[Start of Attachment]
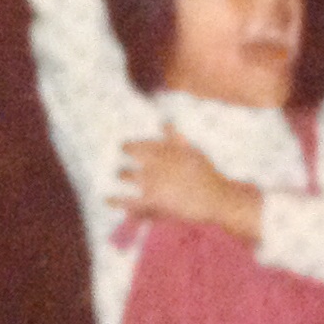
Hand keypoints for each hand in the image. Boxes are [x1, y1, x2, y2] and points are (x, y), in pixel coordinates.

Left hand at [113, 127, 254, 232]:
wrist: (217, 199)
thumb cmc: (207, 174)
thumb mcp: (193, 152)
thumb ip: (175, 137)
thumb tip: (164, 121)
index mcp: (162, 150)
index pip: (134, 145)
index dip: (127, 147)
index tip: (124, 148)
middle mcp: (153, 164)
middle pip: (130, 154)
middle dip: (123, 163)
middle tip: (121, 169)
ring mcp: (150, 183)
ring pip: (124, 175)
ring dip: (120, 175)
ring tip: (119, 177)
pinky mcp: (151, 202)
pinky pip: (127, 201)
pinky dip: (115, 200)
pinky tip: (107, 199)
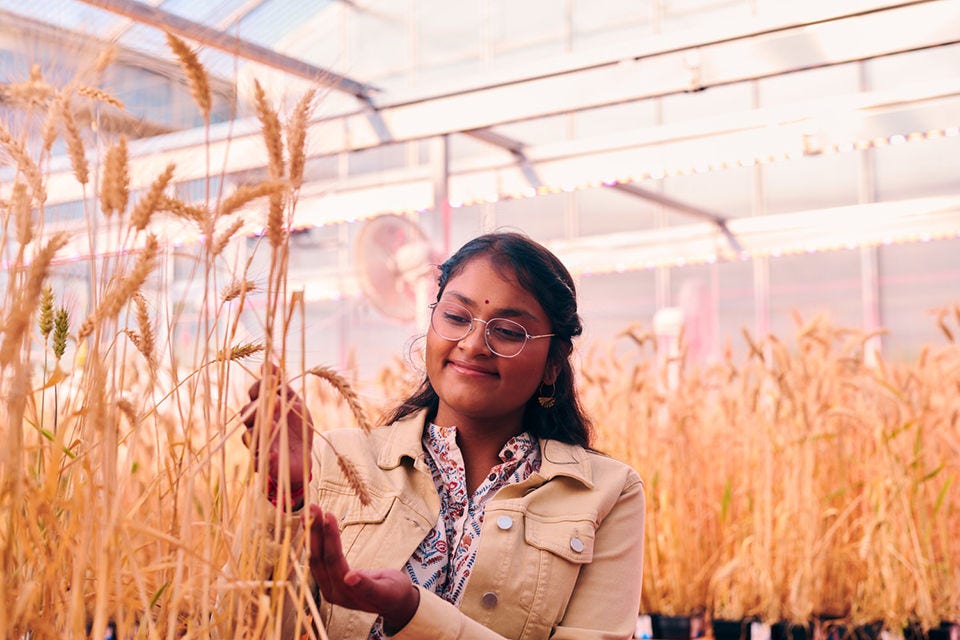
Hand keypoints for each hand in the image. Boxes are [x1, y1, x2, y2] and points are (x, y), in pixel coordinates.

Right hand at [241, 364, 313, 495]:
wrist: (305, 455)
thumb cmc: (298, 427)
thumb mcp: (294, 404)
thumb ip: (282, 386)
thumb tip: (267, 363)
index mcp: (265, 409)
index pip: (254, 395)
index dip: (260, 387)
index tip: (270, 380)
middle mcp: (258, 425)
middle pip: (246, 414)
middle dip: (256, 406)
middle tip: (271, 400)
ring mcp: (260, 443)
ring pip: (248, 436)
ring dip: (259, 429)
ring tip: (273, 423)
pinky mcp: (265, 462)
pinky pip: (259, 460)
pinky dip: (265, 456)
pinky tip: (274, 453)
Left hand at [308, 505, 418, 631]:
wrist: (394, 604)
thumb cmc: (394, 594)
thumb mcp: (386, 591)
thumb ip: (367, 586)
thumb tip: (350, 577)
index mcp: (345, 594)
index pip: (333, 561)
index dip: (330, 538)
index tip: (329, 515)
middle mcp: (331, 591)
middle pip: (319, 558)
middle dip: (315, 532)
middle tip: (312, 507)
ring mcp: (328, 586)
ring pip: (315, 557)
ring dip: (311, 533)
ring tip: (308, 511)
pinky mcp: (328, 580)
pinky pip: (318, 557)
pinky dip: (315, 539)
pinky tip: (312, 525)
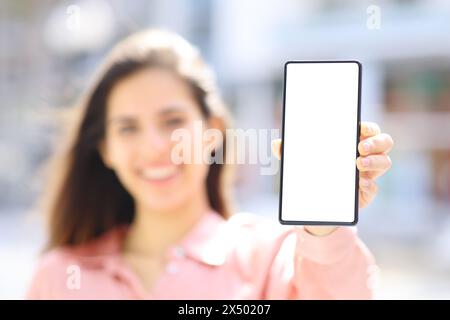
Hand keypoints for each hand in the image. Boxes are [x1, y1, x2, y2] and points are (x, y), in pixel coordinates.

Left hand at [271, 121, 392, 235]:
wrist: (315, 203)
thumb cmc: (312, 173)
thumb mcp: (299, 162)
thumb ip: (289, 152)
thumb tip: (276, 143)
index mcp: (353, 142)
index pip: (369, 129)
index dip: (369, 127)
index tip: (359, 128)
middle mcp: (366, 156)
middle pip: (385, 143)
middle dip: (376, 143)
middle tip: (360, 148)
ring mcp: (369, 174)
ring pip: (385, 162)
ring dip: (374, 162)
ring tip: (358, 165)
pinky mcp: (366, 193)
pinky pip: (374, 188)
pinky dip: (368, 184)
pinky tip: (358, 184)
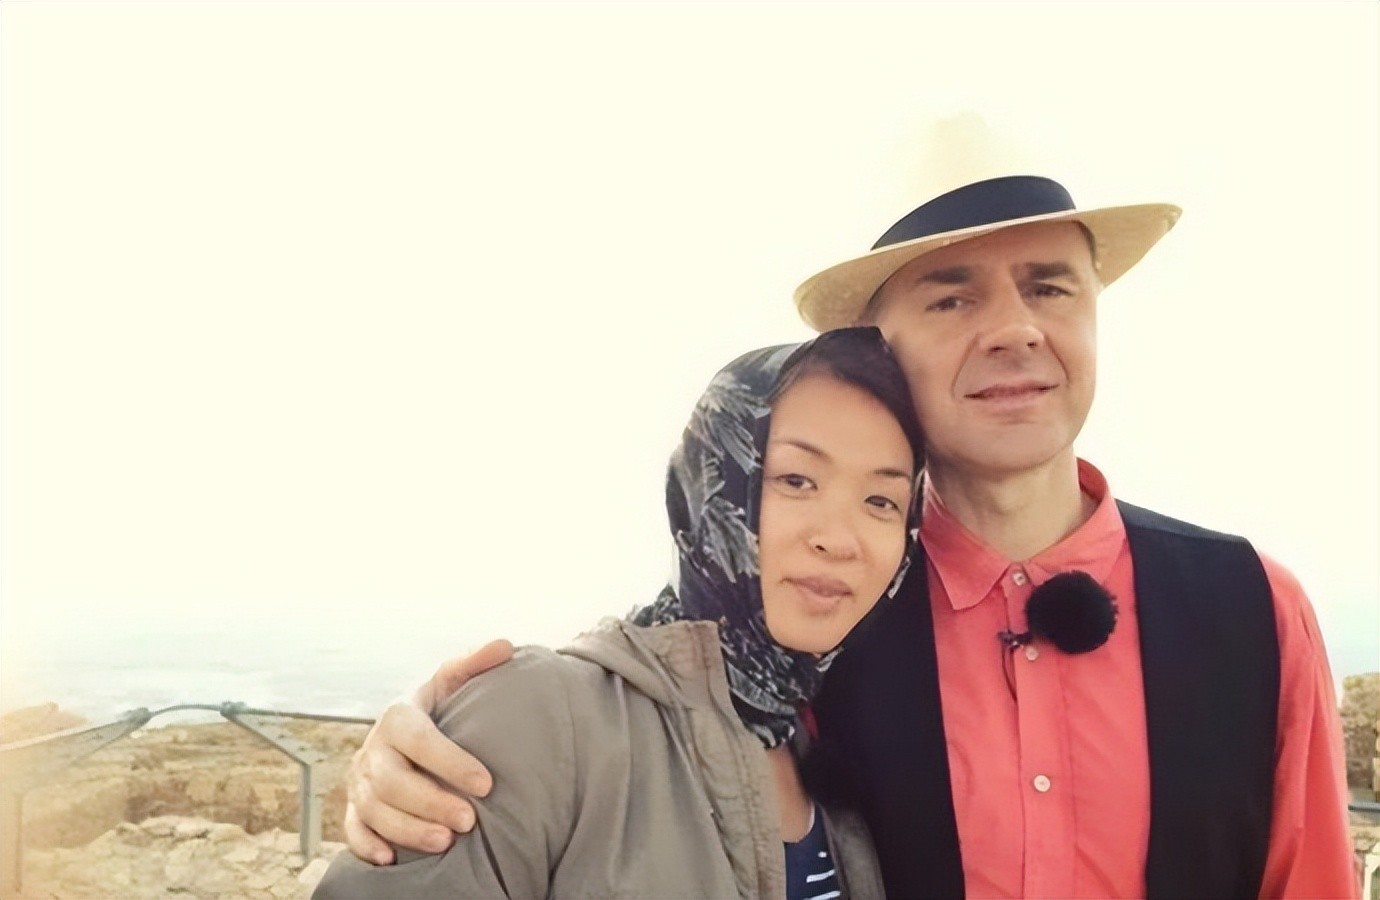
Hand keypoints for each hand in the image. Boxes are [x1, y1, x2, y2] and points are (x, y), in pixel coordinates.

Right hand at [343, 639, 514, 864]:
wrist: (406, 729)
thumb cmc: (438, 707)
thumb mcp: (453, 681)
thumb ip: (475, 663)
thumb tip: (505, 645)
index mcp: (398, 716)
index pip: (420, 740)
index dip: (451, 763)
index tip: (487, 784)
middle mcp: (374, 749)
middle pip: (391, 781)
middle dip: (430, 803)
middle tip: (469, 821)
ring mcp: (360, 780)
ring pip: (374, 809)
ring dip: (407, 829)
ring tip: (446, 842)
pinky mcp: (354, 806)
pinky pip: (352, 829)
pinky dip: (367, 846)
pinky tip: (391, 860)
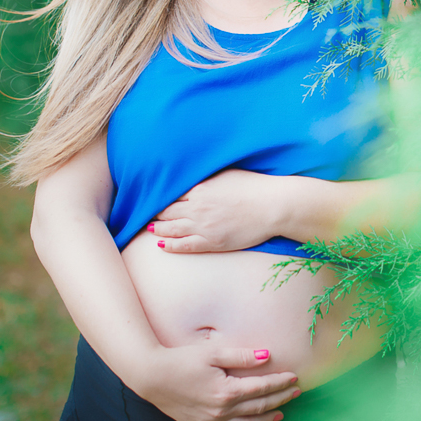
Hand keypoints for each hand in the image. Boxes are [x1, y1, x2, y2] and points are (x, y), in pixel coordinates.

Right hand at [133, 341, 301, 420]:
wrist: (150, 376)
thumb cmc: (181, 360)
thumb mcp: (212, 352)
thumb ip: (242, 356)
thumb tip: (267, 356)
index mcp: (226, 391)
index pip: (261, 388)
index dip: (280, 382)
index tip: (295, 377)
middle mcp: (220, 411)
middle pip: (257, 407)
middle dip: (279, 399)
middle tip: (296, 393)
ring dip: (264, 419)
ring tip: (279, 413)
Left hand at [151, 169, 289, 252]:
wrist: (273, 206)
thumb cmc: (255, 187)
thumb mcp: (228, 174)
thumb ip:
[End of Attachment]
Problem statement:
Lines in the listing above that contain the word "wrist" must be copied; leave out the rest.

Task response:
wrist: (217, 199)
wrist: (305, 455)
wrist: (394, 604)
wrist: (315, 203)
wrist: (406, 729)
wrist: (150, 376)
wrist: (273, 206)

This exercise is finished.